Hampshire and Isle of Wight SHA has formed three ‘clusters’ of PCTs across their patch from an existing seven but with Portsmouth and Southampton City PCTs remaining unchanged because of their fit with local authority boundaries. This is also happening elsewhere, for instance Surrey and Sussex PCTs may also come down from 15 to five. And on the Isle of Wight, with its population of 130,000, there appear to be plans for one healthcare organisation for the whole island by 2006. Such ‘vertical integration’ is now being openly discussed more and more in the NHS.

Many commentators are suggesting that too many PCTs are rather ineffective organisations — too weak to stand up to providers of acute care in tough negotiations on commissioning, too small to fulfil their public health responsibilities and have failed to live up to the expectations placed on them — and should ‘formally’ merge. It should be noted though that the average PCT population size has now grown to and average of 200,000 since this particular piece of ‘furniture’ was rolled out — twice the average at the inception of PCTs.

In an impassioned editorial in the BMJ, a whole battery of ‘big names’ including many professors of health policy, argued strongly against the expected epidemic of mergers and wholesale reorganisation of the NHS after next year’s expected general election. Any such moving of the NHS furniture could reduce the number of PCTs in England down from around 300 to around 100-150. Interestingly, the authors note that this is quite close to how many health authorities existed prior to the last major reorganisation in 2002! Such enlarged bodies could threaten the very existence of SHAs, which then might be reduced down in number to about eight regional offices of the Department... The authors conclude:

'Reorganisations are a clumsy reform tool, and research shows that they seldom deliver the promised benefits. Every reorganisation produces a transient drop in performance, and it takes a new organisation at least two to three years to become established and start to perform as well as its predecessor.'

They add:

'The Department of Health and NHS managers should resist the temptation to reach for the old panacea of reorganisation'

Please see BMJ 2004; 329:871-872 (16 October).
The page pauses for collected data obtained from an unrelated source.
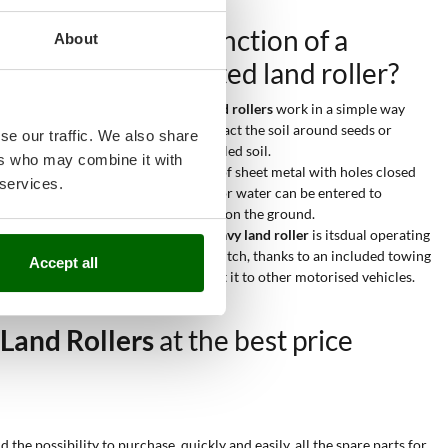
What is the function of a
About
tractor-mounted land roller?
Heavy tractor-mounted land rollers
work in a simple way
since they are used to compact the soil around seeds or
se our traffic. We also share
simply to smooth already tilled soil.
ers who may combine it with
Its smooth surface is made of sheet metal with holes closed
 services.
by 2 bolts, into which sand or water can be entered to
increase the weight exerted on the ground.
The real advatage of this
heavy land roller
is itsdual operating
mode: besides the 3-point hitch, thanks to an included towing
Accept all
attachment you can connect it to other motorised vehicles.
Land Rollers
at the best price
he possibility to purchase, quickly and easily, all the spare parts for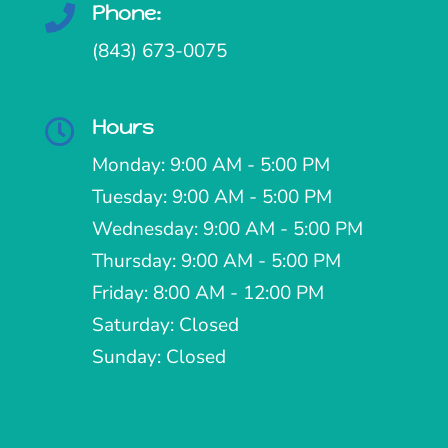
Phone:

(843) 673-0075
Hours

Monday: 9:00 AM - 5:00 PM
Tuesday: 9:00 AM - 5:00 PM
Wednesday: 9:00 AM - 5:00 PM
Thursday: 9:00 AM - 5:00 PM
Friday: 8:00 AM - 12:00 PM
Saturday: Closed
Sunday: Closed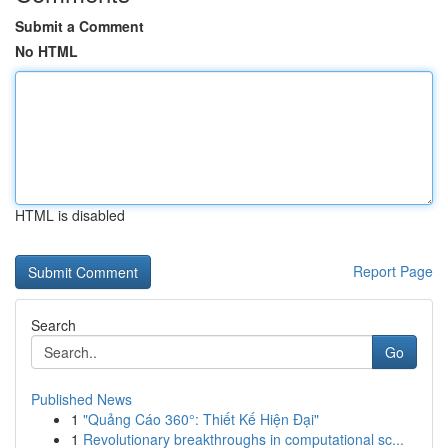
Submit a Comment
No HTML
HTML is disabled
Report Page
Search
Go
Published News
1
"Quảng Cáo 360°: Thiết Kế Hiện Đại"
1
Revolutionary breakthroughs in computational sc...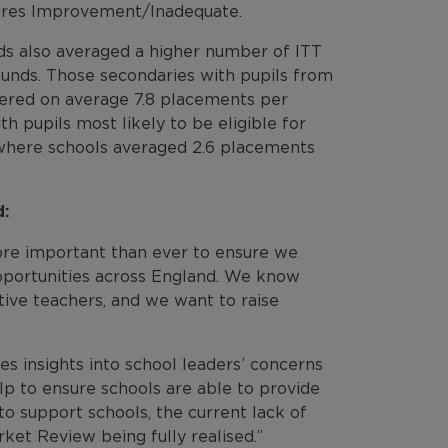
quires Improvement/Inadequate.
ds also averaged a higher number of ITT
ounds. Those secondaries with pupils from
ffered on average 7.8 placements per
 pupils most likely to be eligible for
 where schools averaged 2.6 placements
d:
more important than ever to ensure we
opportunities across England. We know
tive teachers, and we want to raise
des insights into school leaders’ concerns
lp to ensure schools are able to provide
to support schools, the current lack of
ket Review being fully realised.”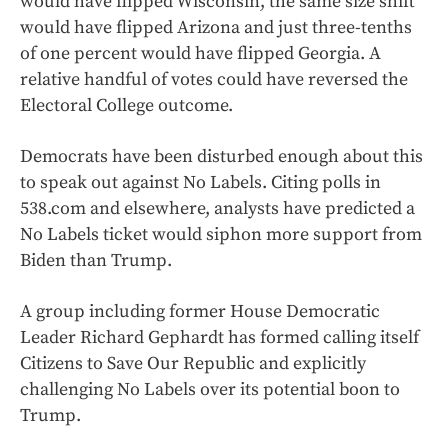
would have flipped Wisconsin, the same size shift
would have flipped Arizona and just three-tenths
of one percent would have flipped Georgia. A
relative handful of votes could have reversed the
Electoral College outcome.
Democrats have been disturbed enough about this
to speak out against No Labels. Citing polls in
538.com and elsewhere, analysts have predicted a
No Labels ticket would siphon more support from
Biden than Trump.
A group including former House Democratic
Leader Richard Gephardt has formed calling itself
Citizens to Save Our Republic and explicitly
challenging No Labels over its potential boon to
Trump.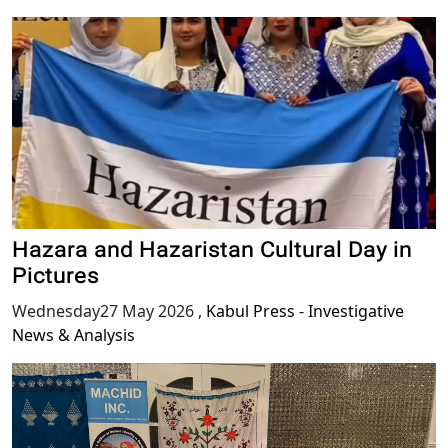
Hazara and Hazaristan Cultural Day in
Pictures
Wednesday27 May 2026
,
Kabul Press - Investigative
News & Analysis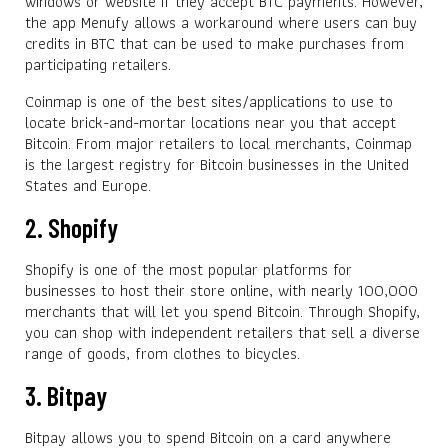
windows or website if they accept BTC payments. However,
the app Menufy allows a workaround where users can buy
credits in BTC that can be used to make purchases from
participating retailers.
Coinmap is one of the best sites/applications to use to
locate brick-and-mortar locations near you that accept
Bitcoin. From major retailers to local merchants, Coinmap
is the largest registry for Bitcoin businesses in the United
States and Europe.
2. Shopify
Shopify is one of the most popular platforms for
businesses to host their store online, with nearly 100,000
merchants that will let you spend Bitcoin. Through Shopify,
you can shop with independent retailers that sell a diverse
range of goods, from clothes to bicycles.
3. Bitpay
Bitpay allows you to spend Bitcoin on a card anywhere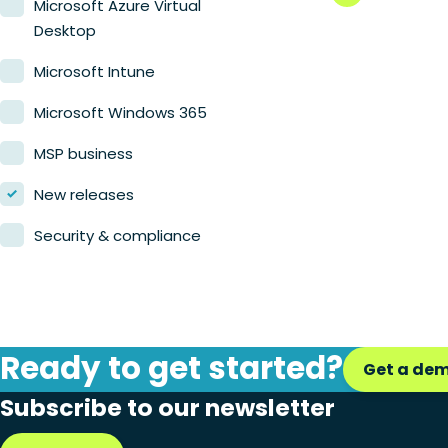
Microsoft Azure Virtual
Desktop
Microsoft Intune
Microsoft Windows 365
MSP business
New releases
Security & compliance
Ready to get started?
Get a de
Subscribe to our newsletter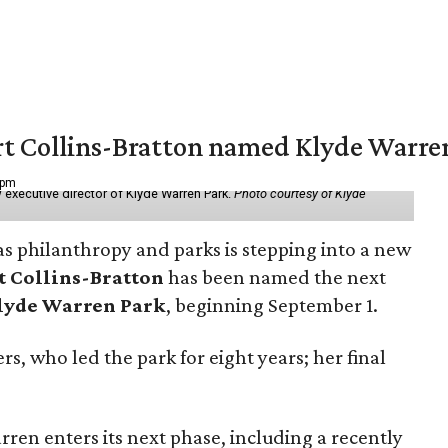
vert Collins-Bratton named Klyde Warr
 pm
 executive director of Klyde Warren Park.
Photo courtesy of Klyde
as philanthropy and parks is stepping into a new
t Collins-Bratton
has been named the next
lyde Warren Park
, beginning September 1.
s, who led the park for eight years; her final
ren enters its next phase, including a recently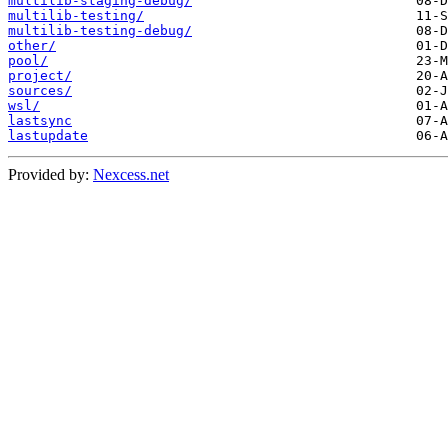
multilib-staging-debug/
multilib-testing/
multilib-testing-debug/
other/
pool/
project/
sources/
wsl/
lastsync
lastupdate
Provided by:
Nexcess.net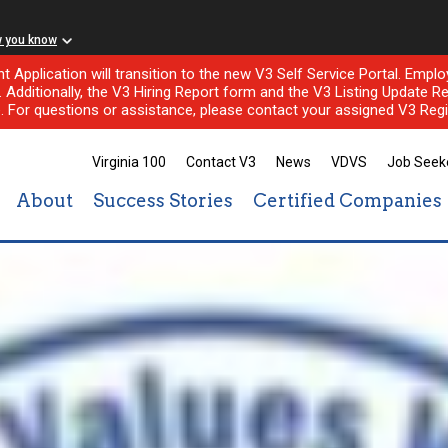
w you know
nt Application will transition to the new V3 Self Service Portal. Em
l. Additionally, the V3 Hiring Report form and the V3 Listing Update Re
e. For questions or assistance, please contact your assigned V3 Regi
Virginia 100
Contact V3
News
VDVS
Job Seek
About
Success Stories
Certified Companies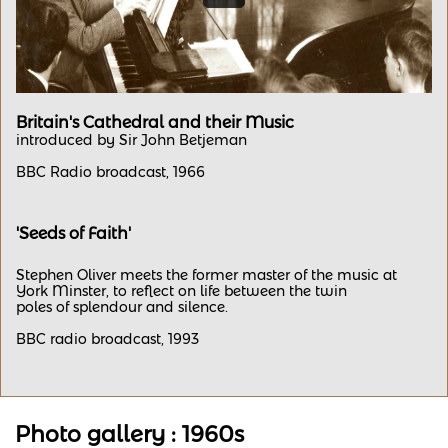
Britain's Cathedral and their Music
​introduced by Sir John Betjeman
BBC Radio broadcast, 1966
'Seeds of Faith'
Stephen Oliver meets the former master of the music at
York Minster, to reflect on life between the twin
poles of splendour and silence.
​BBC radio broadcast, 1993
Photo gallery : 1960s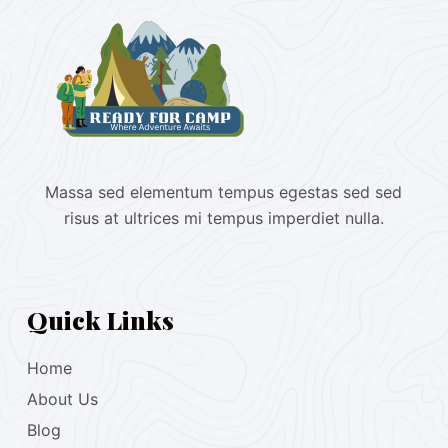
Massa sed elementum tempus egestas sed sed
risus at ultrices mi tempus imperdiet nulla.
Quick Links
Home
About Us
Blog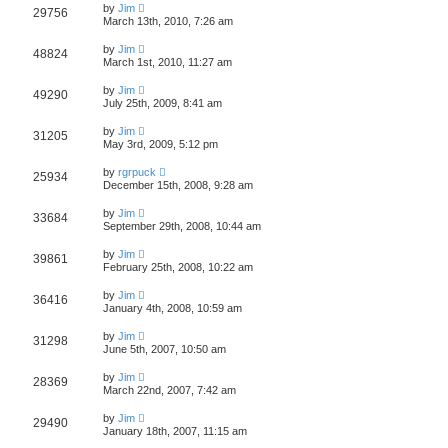
by
Jim
29756
March 13th, 2010, 7:26 am
by
Jim
48824
March 1st, 2010, 11:27 am
by
Jim
49290
July 25th, 2009, 8:41 am
by
Jim
31205
May 3rd, 2009, 5:12 pm
by
rgrpuck
25934
December 15th, 2008, 9:28 am
by
Jim
33684
September 29th, 2008, 10:44 am
by
Jim
39861
February 25th, 2008, 10:22 am
by
Jim
36416
January 4th, 2008, 10:59 am
by
Jim
31298
June 5th, 2007, 10:50 am
by
Jim
28369
March 22nd, 2007, 7:42 am
by
Jim
29490
January 18th, 2007, 11:15 am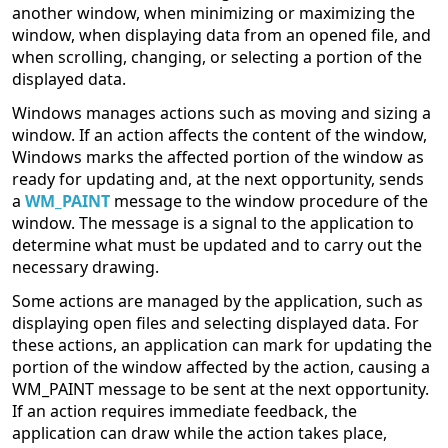
another window, when minimizing or maximizing the
window, when displaying data from an opened file, and
when scrolling, changing, or selecting a portion of the
displayed data.
Windows manages actions such as moving and sizing a
window. If an action affects the content of the window,
Windows marks the affected portion of the window as
ready for updating and, at the next opportunity, sends
a
WM_PAINT
message to the window procedure of the
window. The message is a signal to the application to
determine what must be updated and to carry out the
necessary drawing.
Some actions are managed by the application, such as
displaying open files and selecting displayed data. For
these actions, an application can mark for updating the
portion of the window affected by the action, causing a
WM_PAINT message to be sent at the next opportunity.
If an action requires immediate feedback, the
application can draw while the action takes place,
John Hutton, when asked about this at the 2004 NHS Alliance annual conference said, 'I can confirm that we currently have no plans for PCTs mergers after the election.'

The other new factor to add to the mix here is of course the arrival of practice-led commissioning, again leading to PCTs being written off in some quarters.

For local NHS teams the current wholesale merger of PCT senior management teams (SMTs) is hugely significant and needs to be added as a new factor in any ‘sophistication grid’ being used. Any possible future large-scale PCT mergers will of course also be important to local NHS teams in terms of present targeting and the relationships developed over the last couple of years.

The publication Meeting the challenge from the NHS Confederation should be worth NHS influencers having a look at as it talks about the range of PCT models being developed from using shared services as in Lincolnshire where 10 PCTs share various back room functions such as payroll; partial integration as in the Trafford PCTs, to a more fully integrated model as in the Derby PCTs. The document also picks up on commissioning developments and PCT consortia.

So are we now looking at a default reversion to structures akin to the old health authorities?

Retaining local focus will be a key issue and was seen as the major strength of the original primary care groups. Also it should be pointed out that such is the pace of change that patient choice, foundation trusts and payment by results were not around at the time of the original restructure.

The other important thing that has been happening is the growth of PCT commissioning consortia as in Newcastle, South Yorkshire and North Derbyshire. In Manchester the ‘Greater Manchester Association of PCTs’ and North Manchester Primary Care Trust have appointed an associate director of partnerships to work across the 14 PCTs and with NatPaCT. In East London, PCTs have formed a primary care transformation unit with the help of North East London SHA.